━━━━━ Data for this task ━━━━━

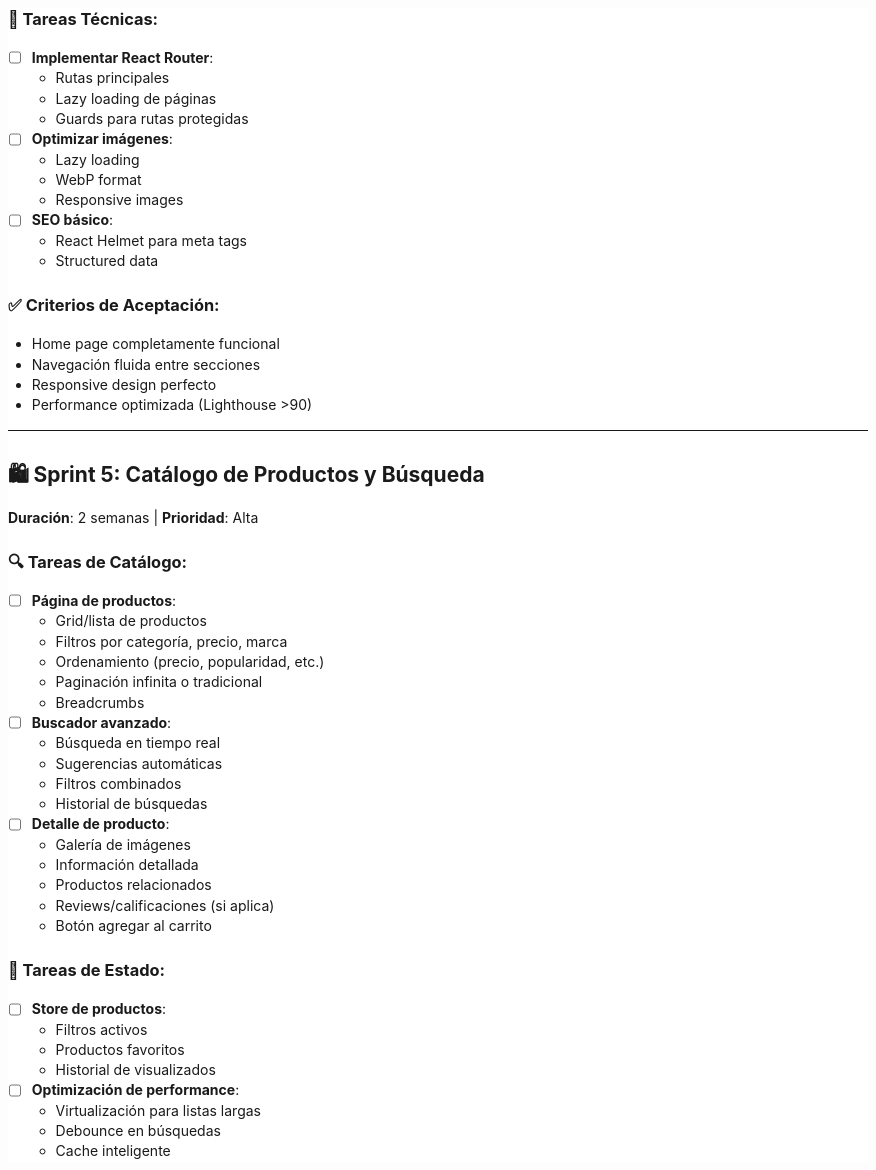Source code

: ### 🔧 Tareas Técnicas:

- [ ] **Implementar React Router**:
  - Rutas principales
  - Lazy loading de páginas
  - Guards para rutas protegidas
- [ ] **Optimizar imágenes**:
  - Lazy loading
  - WebP format
  - Responsive images
- [ ] **SEO básico**:
  - React Helmet para meta tags
  - Structured data

### ✅ Criterios de Aceptación:

- Home page completamente funcional
- Navegación fluida entre secciones
- Responsive design perfecto
- Performance optimizada (Lighthouse >90)

---

## 🛍️ Sprint 5: Catálogo de Productos y Búsqueda

**Duración**: 2 semanas | **Prioridad**: Alta

### 🔍 Tareas de Catálogo:

- [ ] **Página de productos**:
  - Grid/lista de productos
  - Filtros por categoría, precio, marca
  - Ordenamiento (precio, popularidad, etc.)
  - Paginación infinita o tradicional
  - Breadcrumbs
- [ ] **Buscador avanzado**:
  - Búsqueda en tiempo real
  - Sugerencias automáticas
  - Filtros combinados
  - Historial de búsquedas
- [ ] **Detalle de producto**:
  - Galería de imágenes
  - Información detallada
  - Productos relacionados
  - Reviews/calificaciones (si aplica)
  - Botón agregar al carrito

### 🎯 Tareas de Estado:

- [ ] **Store de productos**:
  - Filtros activos
  - Productos favoritos
  - Historial de visualizados
- [ ] **Optimización de performance**:
  - Virtualización para listas largas
  - Debounce en búsquedas
  - Cache inteligente
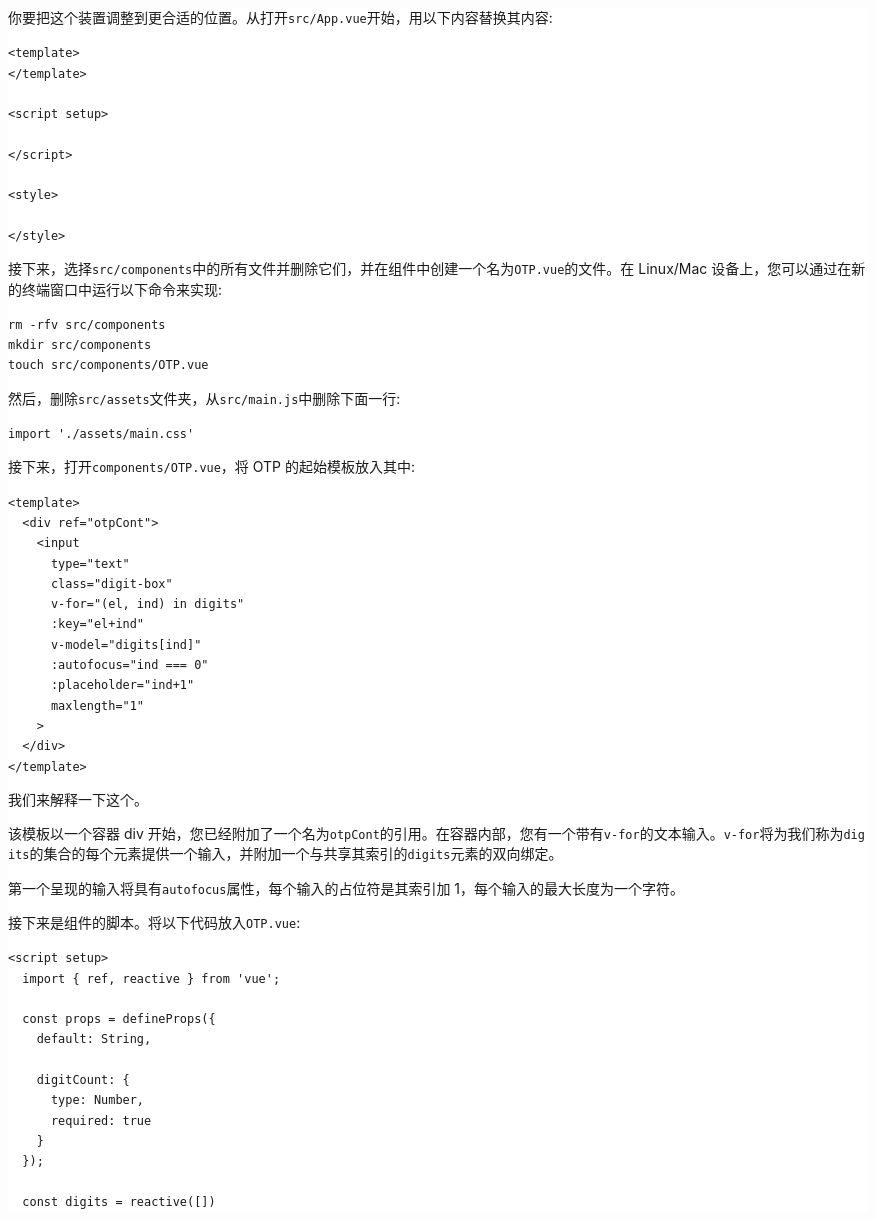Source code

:你要把这个装置调整到更合适的位置。从打开`src/App.vue`开始，用以下内容替换其内容:

```
<template>
</template>

<script setup>

</script>

<style>

</style> 
```

接下来，选择`src/components`中的所有文件并删除它们，并在组件中创建一个名为`OTP.vue`的文件。在 Linux/Mac 设备上，您可以通过在新的终端窗口中运行以下命令来实现:

```
rm -rfv src/components
mkdir src/components
touch src/components/OTP.vue 
```

然后，删除`src/assets`文件夹，从`src/main.js`中删除下面一行:

```
import './assets/main.css' 
```

接下来，打开`components/OTP.vue`，将 OTP 的起始模板放入其中:

```
<template>
  <div ref="otpCont">
    <input
      type="text"
      class="digit-box"
      v-for="(el, ind) in digits"
      :key="el+ind"
      v-model="digits[ind]"
      :autofocus="ind === 0"
      :placeholder="ind+1"
      maxlength="1"
    >
  </div>
</template> 
```

我们来解释一下这个。

该模板以一个容器 div 开始，您已经附加了一个名为`otpCont`的引用。在容器内部，您有一个带有`v-for`的文本输入。`v-for`将为我们称为`digits`的集合的每个元素提供一个输入，并附加一个与共享其索引的`digits`元素的双向绑定。

第一个呈现的输入将具有`autofocus`属性，每个输入的占位符是其索引加 1，每个输入的最大长度为一个字符。

接下来是组件的脚本。将以下代码放入`OTP.vue`:

```
<script setup>
  import { ref, reactive } from 'vue';

  const props = defineProps({
    default: String,

    digitCount: {
      type: Number,
      required: true
    }
  });

  const digits = reactive([])
```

━━━━━

Description of the task:
The records above are to be restated exactly, without their pictures.

The completed task:
Source code

: ### 🔧 Tareas Técnicas:

- [ ] **Implementar React Router**:
  - Rutas principales
  - Lazy loading de páginas
  - Guards para rutas protegidas
- [ ] **Optimizar imágenes**:
  - Lazy loading
  - WebP format
  - Responsive images
- [ ] **SEO básico**:
  - React Helmet para meta tags
  - Structured data

### ✅ Criterios de Aceptación:

- Home page completamente funcional
- Navegación fluida entre secciones
- Responsive design perfecto
- Performance optimizada (Lighthouse >90)

---

## 🛍️ Sprint 5: Catálogo de Productos y Búsqueda

**Duración**: 2 semanas | **Prioridad**: Alta

### 🔍 Tareas de Catálogo:

- [ ] **Página de productos**:
  - Grid/lista de productos
  - Filtros por categoría, precio, marca
  - Ordenamiento (precio, popularidad, etc.)
  - Paginación infinita o tradicional
  - Breadcrumbs
- [ ] **Buscador avanzado**:
  - Búsqueda en tiempo real
  - Sugerencias automáticas
  - Filtros combinados
  - Historial de búsquedas
- [ ] **Detalle de producto**:
  - Galería de imágenes
  - Información detallada
  - Productos relacionados
  - Reviews/calificaciones (si aplica)
  - Botón agregar al carrito

### 🎯 Tareas de Estado:

- [ ] **Store de productos**:
  - Filtros activos
  - Productos favoritos
  - Historial de visualizados
- [ ] **Optimización de performance**:
  - Virtualización para listas largas
  - Debounce en búsquedas
  - Cache inteligente
Source code

:你要把这个装置调整到更合适的位置。从打开`src/App.vue`开始，用以下内容替换其内容:

```
<template>
</template>

<script setup>

</script>

<style>

</style> 
```

接下来，选择`src/components`中的所有文件并删除它们，并在组件中创建一个名为`OTP.vue`的文件。在 Linux/Mac 设备上，您可以通过在新的终端窗口中运行以下命令来实现:

```
rm -rfv src/components
mkdir src/components
touch src/components/OTP.vue 
```

然后，删除`src/assets`文件夹，从`src/main.js`中删除下面一行:

```
import './assets/main.css' 
```

接下来，打开`components/OTP.vue`，将 OTP 的起始模板放入其中:

```
<template>
  <div ref="otpCont">
    <input
      type="text"
      class="digit-box"
      v-for="(el, ind) in digits"
      :key="el+ind"
      v-model="digits[ind]"
      :autofocus="ind === 0"
      :placeholder="ind+1"
      maxlength="1"
    >
  </div>
</template> 
```

我们来解释一下这个。

该模板以一个容器 div 开始，您已经附加了一个名为`otpCont`的引用。在容器内部，您有一个带有`v-for`的文本输入。`v-for`将为我们称为`digits`的集合的每个元素提供一个输入，并附加一个与共享其索引的`digits`元素的双向绑定。

第一个呈现的输入将具有`autofocus`属性，每个输入的占位符是其索引加 1，每个输入的最大长度为一个字符。

接下来是组件的脚本。将以下代码放入`OTP.vue`:

```
<script setup>
  import { ref, reactive } from 'vue';

  const props = defineProps({
    default: String,

    digitCount: {
      type: Number,
      required: true
    }
  });

  const digits = reactive([])
```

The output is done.